Essays in Macroeconomic Theory

Essays in Macroeconomic Theory
Author: Antoine Camous
Publisher:
Total Pages: 114
Release: 2015
Genre: Fiscal policy
ISBN:

This thesis investigates the design of appropriate institutions to ensure the good conduct of fiscal and monetary policy. The three chapters develop theoretical frameworks to address the time-inconsistency of policy plans or prevent the occurrence of self-fulfilling prophecies. Time-inconsistency refers to a situation where preferences over policy change over time. Optimal policy plans are not credible, since agents anticipate the implementation of another policy in the future. This issue is particularly pervasive to monetary policy, since nominal quantities (price level, interest rates, etc.) are very sensitive to expected policies, but predetermined to actual policy choices. The first chapter investigates how fiscal policy can mitigate the inflation bias of monetary policy in an economy with heterogeneous agents. Whenever there is a desire for redistribution, progressive fiscal helps to implement a policy mix less biased toward inflation. Importantly, even the richest supports some fiscal progressivity, since over their life cycle, they benefit from a more balanced policy-mix. A self-fulfilling prophecy, or coordination failure, refers to a situation where a more desirable economic outcome could be reached, but fail to be, by the only effect of pessimistic expectations.
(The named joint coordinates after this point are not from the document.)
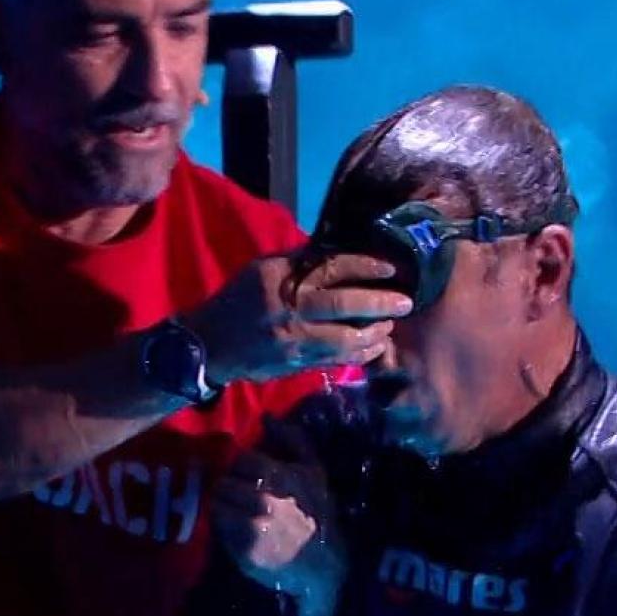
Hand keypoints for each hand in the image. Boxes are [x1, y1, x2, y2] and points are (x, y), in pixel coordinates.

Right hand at [188, 251, 410, 384]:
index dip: (364, 266)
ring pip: (344, 339)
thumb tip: (337, 250)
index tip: (390, 267)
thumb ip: (298, 261)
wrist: (210, 345)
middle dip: (379, 302)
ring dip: (374, 333)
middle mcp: (288, 309)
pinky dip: (359, 354)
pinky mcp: (296, 365)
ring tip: (390, 326)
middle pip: (342, 304)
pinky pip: (336, 360)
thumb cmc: (238, 301)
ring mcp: (293, 340)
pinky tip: (374, 347)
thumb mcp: (261, 270)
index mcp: (280, 279)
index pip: (330, 268)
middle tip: (406, 302)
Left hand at [211, 418, 343, 598]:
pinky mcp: (243, 550)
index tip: (250, 476)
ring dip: (223, 506)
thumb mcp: (313, 472)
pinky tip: (239, 531)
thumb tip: (267, 416)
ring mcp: (252, 527)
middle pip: (225, 481)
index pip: (242, 460)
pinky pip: (220, 530)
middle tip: (239, 496)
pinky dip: (225, 528)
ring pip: (217, 504)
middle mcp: (263, 500)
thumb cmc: (318, 512)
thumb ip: (292, 440)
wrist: (324, 562)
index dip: (244, 467)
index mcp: (279, 477)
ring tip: (236, 512)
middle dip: (230, 487)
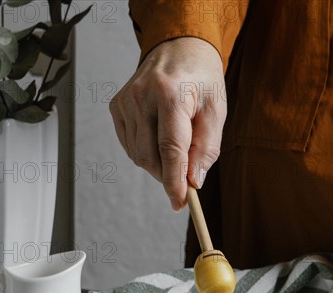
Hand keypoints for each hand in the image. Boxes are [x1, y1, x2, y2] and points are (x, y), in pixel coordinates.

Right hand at [109, 37, 225, 210]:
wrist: (179, 49)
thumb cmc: (202, 81)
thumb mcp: (216, 113)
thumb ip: (206, 150)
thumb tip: (192, 182)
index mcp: (171, 94)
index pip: (170, 149)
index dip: (174, 181)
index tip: (180, 203)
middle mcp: (142, 96)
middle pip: (151, 157)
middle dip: (169, 176)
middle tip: (186, 178)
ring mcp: (125, 101)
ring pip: (139, 156)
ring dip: (159, 165)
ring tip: (176, 148)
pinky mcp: (117, 107)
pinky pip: (130, 147)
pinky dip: (147, 154)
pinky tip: (160, 139)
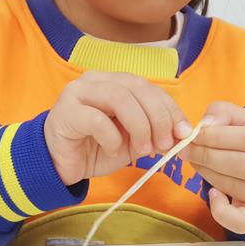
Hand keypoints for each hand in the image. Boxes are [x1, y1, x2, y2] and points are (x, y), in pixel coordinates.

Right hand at [44, 71, 191, 184]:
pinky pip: (97, 120)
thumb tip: (181, 134)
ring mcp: (78, 92)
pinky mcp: (66, 112)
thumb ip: (153, 132)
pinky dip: (112, 138)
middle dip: (158, 118)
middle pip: (137, 88)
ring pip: (119, 98)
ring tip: (144, 150)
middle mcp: (96, 80)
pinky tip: (114, 150)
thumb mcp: (132, 141)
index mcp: (114, 82)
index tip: (184, 133)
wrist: (60, 164)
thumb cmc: (96, 148)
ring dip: (140, 126)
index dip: (170, 108)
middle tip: (165, 145)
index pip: (149, 87)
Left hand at [180, 101, 244, 234]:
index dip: (219, 137)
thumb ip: (225, 113)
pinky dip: (221, 211)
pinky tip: (212, 194)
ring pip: (237, 188)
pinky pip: (240, 222)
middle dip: (208, 155)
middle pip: (243, 165)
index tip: (195, 134)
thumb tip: (206, 124)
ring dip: (208, 173)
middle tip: (186, 149)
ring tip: (193, 161)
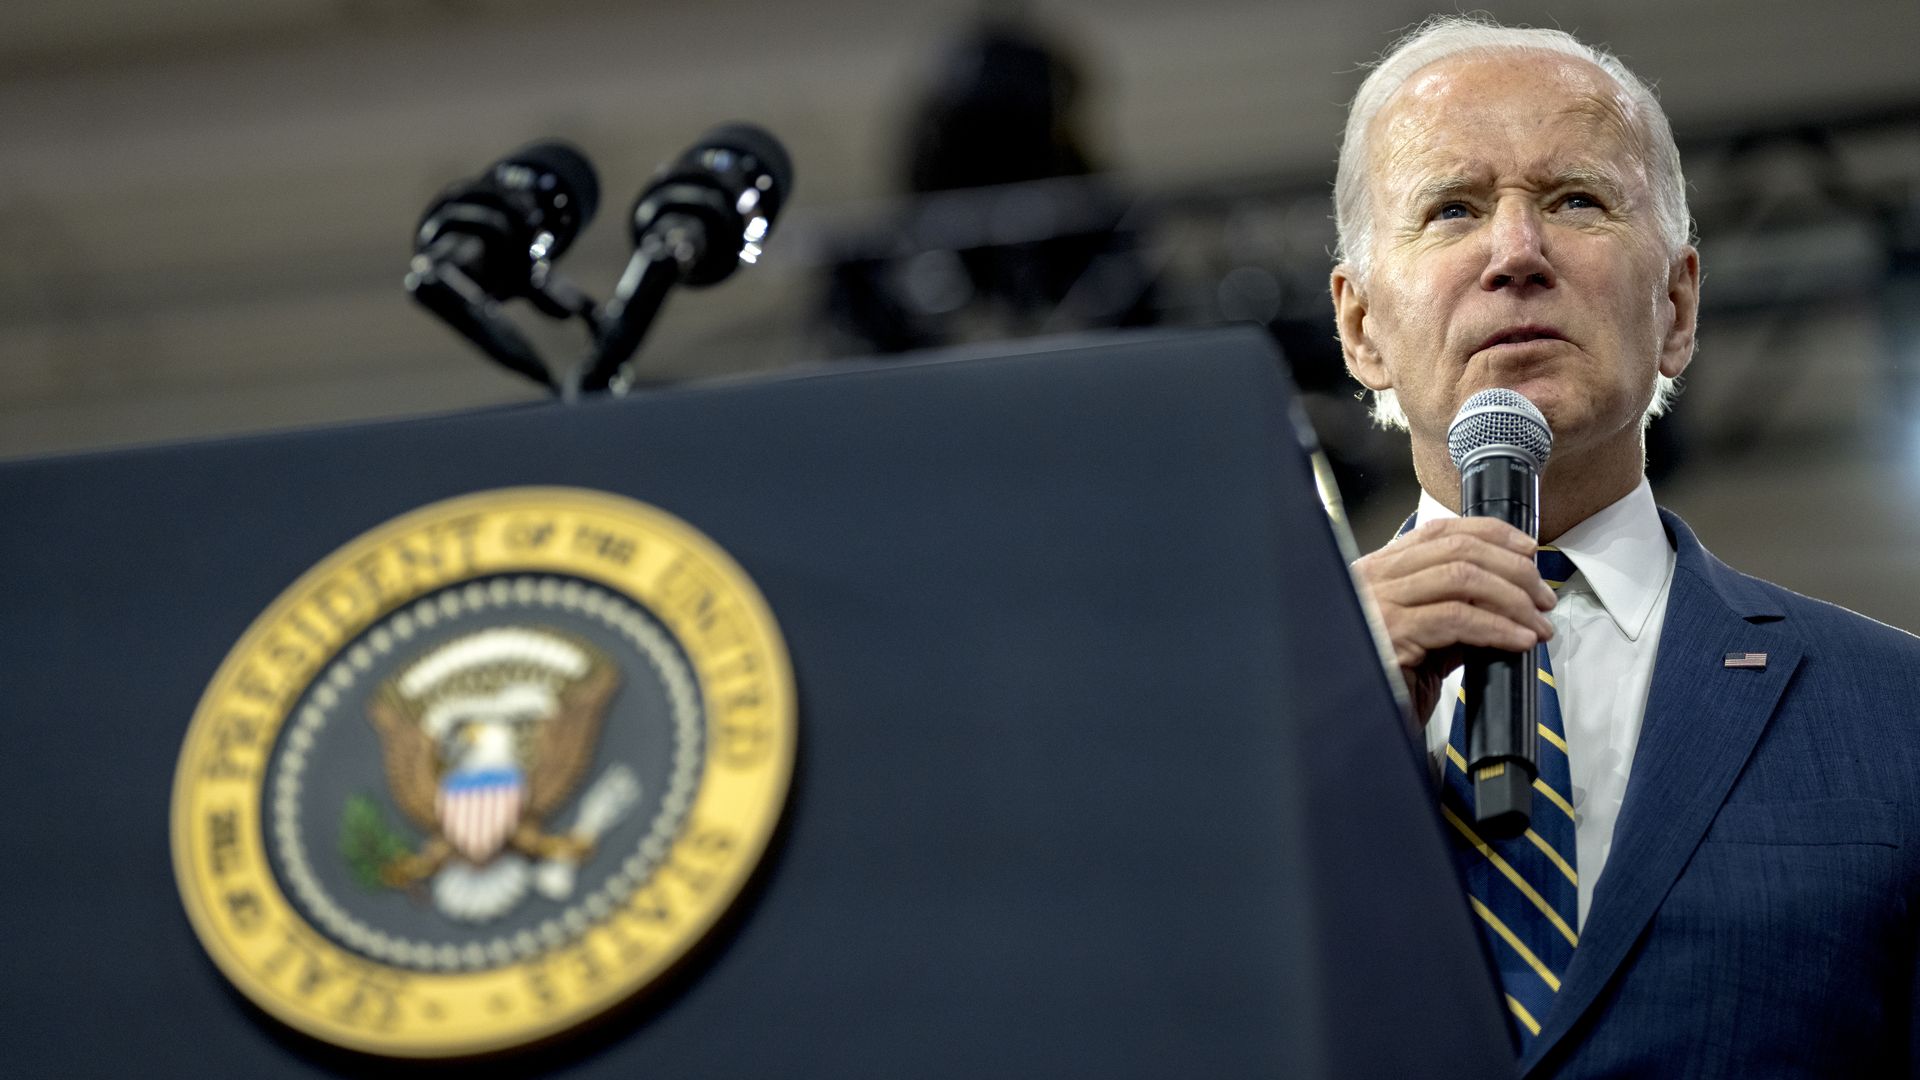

Self-fulfilling debt crises are a classical example: pessimistic investors bid down the price of debt, which increases the likelihood of default, which in turn justifies the initial decrease in price. The second chapter, co-authored with Russell Cooper, asks whether monetary policy can deter self-fulfilling debt crises. The analysis shows how a counter-cyclical inflation policy with commitment is effective in doing so. Importantly, it can be implemented without endangering the primary objective of monetary policy, to deliver an inflation target for instance. The third chapter, co-authored with Andrew Gimber, revisits the classic Laffer curve coordination failure: taxes could be low, but they are high because agents anticipate high tax rates. In a dynamic environment with debt issuance, the multiplicity of equilibria critically depends on inherited debt. At high levels of public debt, fiscal policy is pro-cyclical: taxes increase when output decreases, and self-fulfilling fiscal crisis can occur. Overall, this chapter sheds light on the perils of high level of public debt.